* _TO-DO ITEM_
Retype the entries exactly, but skip the pictures.

━━━━━━━━━━━━━━━━

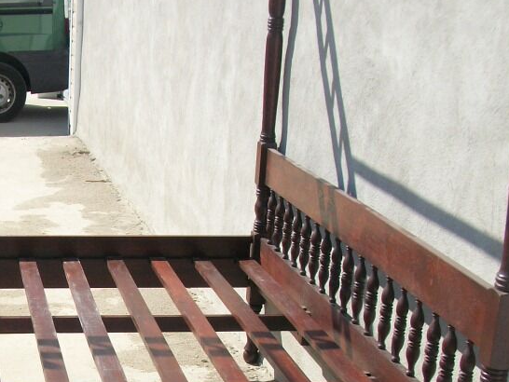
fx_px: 1103
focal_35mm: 75
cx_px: -16
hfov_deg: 24.6
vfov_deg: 19.0
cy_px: 406
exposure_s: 1/200
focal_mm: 5.7
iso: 80
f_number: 8.8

━━━━━━━━━━━━━━━━

* _ANSWER TO THE EXERCISE_
fx_px: 1103
focal_35mm: 75
cx_px: -16
hfov_deg: 24.6
vfov_deg: 19.0
cy_px: 406
exposure_s: 1/200
focal_mm: 5.7
iso: 80
f_number: 8.8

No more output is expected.